Just wanted to add my experience on here too. We have had a similar experience at our school. My son scored very highly on all of his MAP subtests. Yet, the school didn't want to accelerate him in math and put him in an average level reading group. When I asked the school about this discrepancy, they gave me a lot of gobbledygook about how the MAP test only tests certain things and the in class assessment tests other things. Bottom line: the MAP test means nothing in our school (don't know why they are doing it) and the in class assessments mean everything.

Our school has worked to undermine achievement with my son and other gifties. There have been some scary passive aggressive attempts to make sure the gifties "even out". For example, in my son's class last year, there was a group of gifted/bright boys. For some reason they all got put into the same class. The other class had a mix of bright boys and girls. The boys in my son's class were pretty rough and tumble boys. The teacher regularly chose only VERY "girly" books for the boys to read.
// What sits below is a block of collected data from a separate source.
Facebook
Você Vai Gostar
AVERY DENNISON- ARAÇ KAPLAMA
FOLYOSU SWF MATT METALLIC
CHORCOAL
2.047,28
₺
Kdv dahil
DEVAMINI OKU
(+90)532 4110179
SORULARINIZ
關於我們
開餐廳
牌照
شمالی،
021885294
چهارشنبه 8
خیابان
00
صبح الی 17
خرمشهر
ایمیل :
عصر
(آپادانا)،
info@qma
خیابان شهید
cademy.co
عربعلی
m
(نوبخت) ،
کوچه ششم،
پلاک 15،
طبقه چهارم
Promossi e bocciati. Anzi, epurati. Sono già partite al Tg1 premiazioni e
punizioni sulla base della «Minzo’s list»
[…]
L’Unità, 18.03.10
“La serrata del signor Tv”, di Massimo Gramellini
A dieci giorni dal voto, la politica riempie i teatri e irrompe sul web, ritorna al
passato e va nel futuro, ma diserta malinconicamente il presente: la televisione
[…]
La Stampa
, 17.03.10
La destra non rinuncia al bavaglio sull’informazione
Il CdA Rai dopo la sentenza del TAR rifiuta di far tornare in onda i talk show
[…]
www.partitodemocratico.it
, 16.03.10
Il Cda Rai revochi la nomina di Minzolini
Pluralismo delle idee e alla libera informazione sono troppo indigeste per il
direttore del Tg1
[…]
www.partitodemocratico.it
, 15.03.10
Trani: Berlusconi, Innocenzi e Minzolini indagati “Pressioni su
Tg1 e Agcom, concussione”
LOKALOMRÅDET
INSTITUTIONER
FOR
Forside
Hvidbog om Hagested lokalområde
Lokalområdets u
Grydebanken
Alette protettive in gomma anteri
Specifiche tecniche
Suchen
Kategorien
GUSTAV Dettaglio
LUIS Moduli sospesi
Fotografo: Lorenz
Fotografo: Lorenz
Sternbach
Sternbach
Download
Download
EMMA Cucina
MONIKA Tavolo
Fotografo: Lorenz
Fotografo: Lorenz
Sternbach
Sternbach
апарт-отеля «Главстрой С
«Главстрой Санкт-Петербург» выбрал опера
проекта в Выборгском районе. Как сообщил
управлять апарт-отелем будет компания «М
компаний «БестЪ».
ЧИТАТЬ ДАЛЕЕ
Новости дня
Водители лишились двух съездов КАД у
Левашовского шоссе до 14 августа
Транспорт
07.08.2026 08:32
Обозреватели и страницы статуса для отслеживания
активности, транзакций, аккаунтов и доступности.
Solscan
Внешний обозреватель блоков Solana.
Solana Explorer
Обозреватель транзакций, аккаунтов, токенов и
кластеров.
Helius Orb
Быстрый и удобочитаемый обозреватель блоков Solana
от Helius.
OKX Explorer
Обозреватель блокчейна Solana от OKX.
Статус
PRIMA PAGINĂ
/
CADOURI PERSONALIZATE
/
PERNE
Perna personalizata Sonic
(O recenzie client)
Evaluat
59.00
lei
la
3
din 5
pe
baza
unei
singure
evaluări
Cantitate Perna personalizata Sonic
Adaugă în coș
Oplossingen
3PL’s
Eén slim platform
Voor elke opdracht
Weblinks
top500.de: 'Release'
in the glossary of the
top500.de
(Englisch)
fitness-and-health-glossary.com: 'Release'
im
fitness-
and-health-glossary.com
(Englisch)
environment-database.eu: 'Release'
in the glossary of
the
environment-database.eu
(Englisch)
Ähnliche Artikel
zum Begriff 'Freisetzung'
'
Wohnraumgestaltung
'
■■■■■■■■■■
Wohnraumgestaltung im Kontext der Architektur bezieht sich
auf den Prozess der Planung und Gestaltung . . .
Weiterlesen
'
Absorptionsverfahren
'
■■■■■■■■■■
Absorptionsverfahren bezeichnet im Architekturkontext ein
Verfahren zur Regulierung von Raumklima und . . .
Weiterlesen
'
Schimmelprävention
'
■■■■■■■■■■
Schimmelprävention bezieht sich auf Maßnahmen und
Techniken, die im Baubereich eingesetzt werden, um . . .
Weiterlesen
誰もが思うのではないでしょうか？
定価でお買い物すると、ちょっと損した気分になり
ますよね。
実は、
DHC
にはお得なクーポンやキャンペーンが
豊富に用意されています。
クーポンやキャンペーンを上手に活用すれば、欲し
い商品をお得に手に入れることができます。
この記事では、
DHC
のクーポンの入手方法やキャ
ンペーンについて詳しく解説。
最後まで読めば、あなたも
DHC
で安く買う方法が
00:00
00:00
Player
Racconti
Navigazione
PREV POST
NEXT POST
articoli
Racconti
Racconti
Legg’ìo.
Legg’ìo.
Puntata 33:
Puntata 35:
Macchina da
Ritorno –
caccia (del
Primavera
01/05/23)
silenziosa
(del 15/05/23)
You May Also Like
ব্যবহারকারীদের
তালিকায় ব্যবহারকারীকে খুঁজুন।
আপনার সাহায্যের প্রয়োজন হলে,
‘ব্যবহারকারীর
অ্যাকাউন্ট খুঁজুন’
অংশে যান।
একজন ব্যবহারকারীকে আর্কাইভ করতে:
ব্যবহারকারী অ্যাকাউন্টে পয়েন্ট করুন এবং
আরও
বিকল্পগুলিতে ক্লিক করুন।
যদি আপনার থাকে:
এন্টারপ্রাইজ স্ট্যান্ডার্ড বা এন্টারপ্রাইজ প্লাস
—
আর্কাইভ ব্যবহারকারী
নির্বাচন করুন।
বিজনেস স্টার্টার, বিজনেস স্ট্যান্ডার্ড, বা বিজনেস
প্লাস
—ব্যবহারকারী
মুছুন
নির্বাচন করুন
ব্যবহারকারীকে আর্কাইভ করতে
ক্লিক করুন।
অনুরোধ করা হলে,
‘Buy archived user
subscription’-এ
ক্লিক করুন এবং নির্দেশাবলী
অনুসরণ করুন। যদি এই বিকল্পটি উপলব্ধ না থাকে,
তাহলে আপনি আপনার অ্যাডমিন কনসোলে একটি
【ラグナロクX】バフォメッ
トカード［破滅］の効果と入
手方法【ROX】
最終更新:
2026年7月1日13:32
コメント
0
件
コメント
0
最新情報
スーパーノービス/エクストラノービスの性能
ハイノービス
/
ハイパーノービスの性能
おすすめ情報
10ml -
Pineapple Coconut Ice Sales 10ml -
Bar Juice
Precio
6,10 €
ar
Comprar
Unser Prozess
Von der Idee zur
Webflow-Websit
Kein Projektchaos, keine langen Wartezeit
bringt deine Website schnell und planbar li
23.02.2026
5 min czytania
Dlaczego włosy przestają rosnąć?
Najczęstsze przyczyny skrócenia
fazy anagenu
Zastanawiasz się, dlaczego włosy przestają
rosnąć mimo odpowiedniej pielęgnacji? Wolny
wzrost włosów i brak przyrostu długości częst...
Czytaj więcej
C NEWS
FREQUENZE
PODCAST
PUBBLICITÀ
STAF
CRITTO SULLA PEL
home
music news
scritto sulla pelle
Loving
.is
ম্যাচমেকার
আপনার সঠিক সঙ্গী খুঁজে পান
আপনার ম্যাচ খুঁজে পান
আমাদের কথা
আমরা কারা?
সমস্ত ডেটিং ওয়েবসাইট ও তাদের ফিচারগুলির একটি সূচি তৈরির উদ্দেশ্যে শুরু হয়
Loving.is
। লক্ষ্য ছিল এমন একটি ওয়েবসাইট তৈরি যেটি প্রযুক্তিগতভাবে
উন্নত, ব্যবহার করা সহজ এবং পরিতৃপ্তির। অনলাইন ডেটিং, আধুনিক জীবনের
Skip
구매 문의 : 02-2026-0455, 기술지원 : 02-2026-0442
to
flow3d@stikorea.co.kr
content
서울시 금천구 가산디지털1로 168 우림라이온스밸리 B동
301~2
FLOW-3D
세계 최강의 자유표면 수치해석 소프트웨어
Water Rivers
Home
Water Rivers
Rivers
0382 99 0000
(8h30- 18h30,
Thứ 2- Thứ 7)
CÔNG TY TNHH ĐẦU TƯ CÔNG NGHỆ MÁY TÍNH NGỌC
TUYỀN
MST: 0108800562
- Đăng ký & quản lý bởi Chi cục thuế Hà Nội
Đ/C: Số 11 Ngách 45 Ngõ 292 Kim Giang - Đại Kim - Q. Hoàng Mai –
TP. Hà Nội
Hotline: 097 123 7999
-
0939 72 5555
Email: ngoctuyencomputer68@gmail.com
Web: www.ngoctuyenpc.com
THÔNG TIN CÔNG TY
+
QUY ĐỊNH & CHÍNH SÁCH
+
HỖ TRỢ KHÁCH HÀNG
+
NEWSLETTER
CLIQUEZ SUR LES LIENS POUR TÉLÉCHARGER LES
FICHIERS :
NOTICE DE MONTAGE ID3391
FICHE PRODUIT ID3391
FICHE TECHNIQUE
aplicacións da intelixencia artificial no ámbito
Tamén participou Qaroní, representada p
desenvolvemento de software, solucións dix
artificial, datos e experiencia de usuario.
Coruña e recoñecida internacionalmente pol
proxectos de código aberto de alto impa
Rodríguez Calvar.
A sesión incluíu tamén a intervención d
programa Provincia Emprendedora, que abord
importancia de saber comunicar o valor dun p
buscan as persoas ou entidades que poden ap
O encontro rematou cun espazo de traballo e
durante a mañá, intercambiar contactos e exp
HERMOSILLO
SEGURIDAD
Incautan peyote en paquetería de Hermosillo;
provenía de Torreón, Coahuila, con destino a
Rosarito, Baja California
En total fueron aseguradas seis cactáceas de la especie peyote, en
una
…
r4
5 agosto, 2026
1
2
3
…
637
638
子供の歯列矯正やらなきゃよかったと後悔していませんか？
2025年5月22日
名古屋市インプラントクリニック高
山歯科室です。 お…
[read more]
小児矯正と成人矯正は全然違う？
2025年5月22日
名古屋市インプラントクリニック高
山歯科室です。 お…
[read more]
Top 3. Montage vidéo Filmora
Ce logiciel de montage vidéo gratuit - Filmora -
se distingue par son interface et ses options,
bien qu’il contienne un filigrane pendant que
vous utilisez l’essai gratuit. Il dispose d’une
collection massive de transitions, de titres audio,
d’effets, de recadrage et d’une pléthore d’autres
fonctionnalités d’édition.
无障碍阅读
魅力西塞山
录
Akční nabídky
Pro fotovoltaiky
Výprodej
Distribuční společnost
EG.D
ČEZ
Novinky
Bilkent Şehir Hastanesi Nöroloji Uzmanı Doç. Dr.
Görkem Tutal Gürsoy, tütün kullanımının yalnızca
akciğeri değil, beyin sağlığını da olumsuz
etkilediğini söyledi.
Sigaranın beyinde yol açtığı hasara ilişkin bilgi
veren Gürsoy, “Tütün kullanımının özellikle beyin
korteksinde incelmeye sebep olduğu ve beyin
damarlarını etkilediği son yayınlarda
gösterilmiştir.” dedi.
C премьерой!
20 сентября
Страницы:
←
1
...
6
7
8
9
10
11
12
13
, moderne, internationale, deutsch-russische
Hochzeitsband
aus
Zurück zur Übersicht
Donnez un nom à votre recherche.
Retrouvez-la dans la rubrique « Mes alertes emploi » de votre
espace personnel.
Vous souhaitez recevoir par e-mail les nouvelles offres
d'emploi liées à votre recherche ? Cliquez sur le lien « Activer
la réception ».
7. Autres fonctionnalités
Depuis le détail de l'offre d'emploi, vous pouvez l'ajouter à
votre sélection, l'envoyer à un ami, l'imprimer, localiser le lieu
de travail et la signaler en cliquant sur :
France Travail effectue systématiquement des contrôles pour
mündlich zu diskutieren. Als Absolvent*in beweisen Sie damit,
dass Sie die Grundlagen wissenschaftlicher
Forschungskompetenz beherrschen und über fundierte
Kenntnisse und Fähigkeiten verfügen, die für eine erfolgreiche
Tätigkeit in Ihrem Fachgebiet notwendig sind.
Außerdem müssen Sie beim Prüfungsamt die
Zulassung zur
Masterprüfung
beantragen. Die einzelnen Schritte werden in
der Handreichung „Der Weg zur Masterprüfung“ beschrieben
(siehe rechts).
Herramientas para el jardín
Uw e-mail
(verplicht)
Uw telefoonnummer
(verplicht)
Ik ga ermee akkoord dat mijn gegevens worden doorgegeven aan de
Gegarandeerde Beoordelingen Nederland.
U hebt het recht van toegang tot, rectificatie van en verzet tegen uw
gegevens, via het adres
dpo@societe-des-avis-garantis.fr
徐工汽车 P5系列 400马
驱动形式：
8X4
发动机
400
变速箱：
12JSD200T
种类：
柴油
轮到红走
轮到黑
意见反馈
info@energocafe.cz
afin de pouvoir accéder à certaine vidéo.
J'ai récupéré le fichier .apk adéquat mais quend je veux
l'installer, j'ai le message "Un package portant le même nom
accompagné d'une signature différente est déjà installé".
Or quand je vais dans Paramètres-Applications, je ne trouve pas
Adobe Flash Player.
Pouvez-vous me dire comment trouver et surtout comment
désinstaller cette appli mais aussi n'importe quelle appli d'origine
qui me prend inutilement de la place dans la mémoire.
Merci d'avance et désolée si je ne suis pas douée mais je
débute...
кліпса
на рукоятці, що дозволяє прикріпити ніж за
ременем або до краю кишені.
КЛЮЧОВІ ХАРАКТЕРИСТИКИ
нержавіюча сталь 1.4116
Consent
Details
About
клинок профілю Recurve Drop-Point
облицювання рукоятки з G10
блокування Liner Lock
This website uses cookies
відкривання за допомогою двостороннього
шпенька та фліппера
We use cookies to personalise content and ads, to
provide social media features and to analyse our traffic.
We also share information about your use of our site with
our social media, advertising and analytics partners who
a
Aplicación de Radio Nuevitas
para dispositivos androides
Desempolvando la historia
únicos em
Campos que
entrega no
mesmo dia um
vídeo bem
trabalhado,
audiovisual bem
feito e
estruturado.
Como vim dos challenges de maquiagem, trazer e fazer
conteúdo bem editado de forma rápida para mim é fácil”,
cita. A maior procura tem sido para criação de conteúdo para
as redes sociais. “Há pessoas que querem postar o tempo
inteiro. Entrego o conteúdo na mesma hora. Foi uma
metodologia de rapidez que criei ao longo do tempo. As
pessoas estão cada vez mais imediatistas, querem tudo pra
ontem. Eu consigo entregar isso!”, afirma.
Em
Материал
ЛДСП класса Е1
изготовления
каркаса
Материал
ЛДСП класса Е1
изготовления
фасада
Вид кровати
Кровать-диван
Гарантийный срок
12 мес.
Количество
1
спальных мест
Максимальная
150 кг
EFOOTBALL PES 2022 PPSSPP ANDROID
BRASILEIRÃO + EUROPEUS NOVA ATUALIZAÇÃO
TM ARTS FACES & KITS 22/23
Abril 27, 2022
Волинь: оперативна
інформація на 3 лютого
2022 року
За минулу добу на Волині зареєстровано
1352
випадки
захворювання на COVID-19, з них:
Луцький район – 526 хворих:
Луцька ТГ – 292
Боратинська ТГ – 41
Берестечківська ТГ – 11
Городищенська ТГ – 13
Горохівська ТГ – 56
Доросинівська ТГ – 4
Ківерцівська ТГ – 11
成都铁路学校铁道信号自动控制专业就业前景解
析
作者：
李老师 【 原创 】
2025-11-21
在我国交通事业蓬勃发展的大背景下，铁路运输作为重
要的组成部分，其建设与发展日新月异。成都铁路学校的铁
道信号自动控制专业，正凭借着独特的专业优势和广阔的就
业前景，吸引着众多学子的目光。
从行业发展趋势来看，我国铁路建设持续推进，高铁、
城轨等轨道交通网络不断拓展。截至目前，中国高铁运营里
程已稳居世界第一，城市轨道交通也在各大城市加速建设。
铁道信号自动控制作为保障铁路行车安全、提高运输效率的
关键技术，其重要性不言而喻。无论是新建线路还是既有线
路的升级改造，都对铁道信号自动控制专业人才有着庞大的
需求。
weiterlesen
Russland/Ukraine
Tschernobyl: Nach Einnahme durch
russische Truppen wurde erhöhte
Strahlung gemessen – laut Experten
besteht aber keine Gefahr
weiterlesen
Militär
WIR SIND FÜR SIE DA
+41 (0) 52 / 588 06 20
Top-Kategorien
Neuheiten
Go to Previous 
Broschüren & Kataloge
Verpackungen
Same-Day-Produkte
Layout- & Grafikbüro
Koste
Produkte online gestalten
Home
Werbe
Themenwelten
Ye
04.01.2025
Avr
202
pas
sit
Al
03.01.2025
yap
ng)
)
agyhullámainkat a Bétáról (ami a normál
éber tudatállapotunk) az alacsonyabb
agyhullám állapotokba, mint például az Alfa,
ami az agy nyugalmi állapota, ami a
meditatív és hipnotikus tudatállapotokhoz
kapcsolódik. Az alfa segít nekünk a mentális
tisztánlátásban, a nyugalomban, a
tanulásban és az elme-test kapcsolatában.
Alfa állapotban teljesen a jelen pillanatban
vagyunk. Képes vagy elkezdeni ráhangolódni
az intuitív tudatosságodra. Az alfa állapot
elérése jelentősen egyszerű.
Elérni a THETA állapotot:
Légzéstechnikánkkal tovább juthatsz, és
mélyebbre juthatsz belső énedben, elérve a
I think all children should read all kinds of books. But the teacher intentionally chose, essentially, distasteful literature for this group of boys so that they wouldn't want to read them. When a few parents questioned the teacher about it she said that she chose those books because those boys were so "talented" that they should be able to read whatever she chose. She then continued to say that obviously they weren't so bright because they couldn't manage to "comprehend" her choices. (And whenever I asked my son what he was reading last year, he always said, "I don't know. Some story about princesses/ponies/slumber parties." He would never answer the written reading assessments because the books were "disgusting", lol.)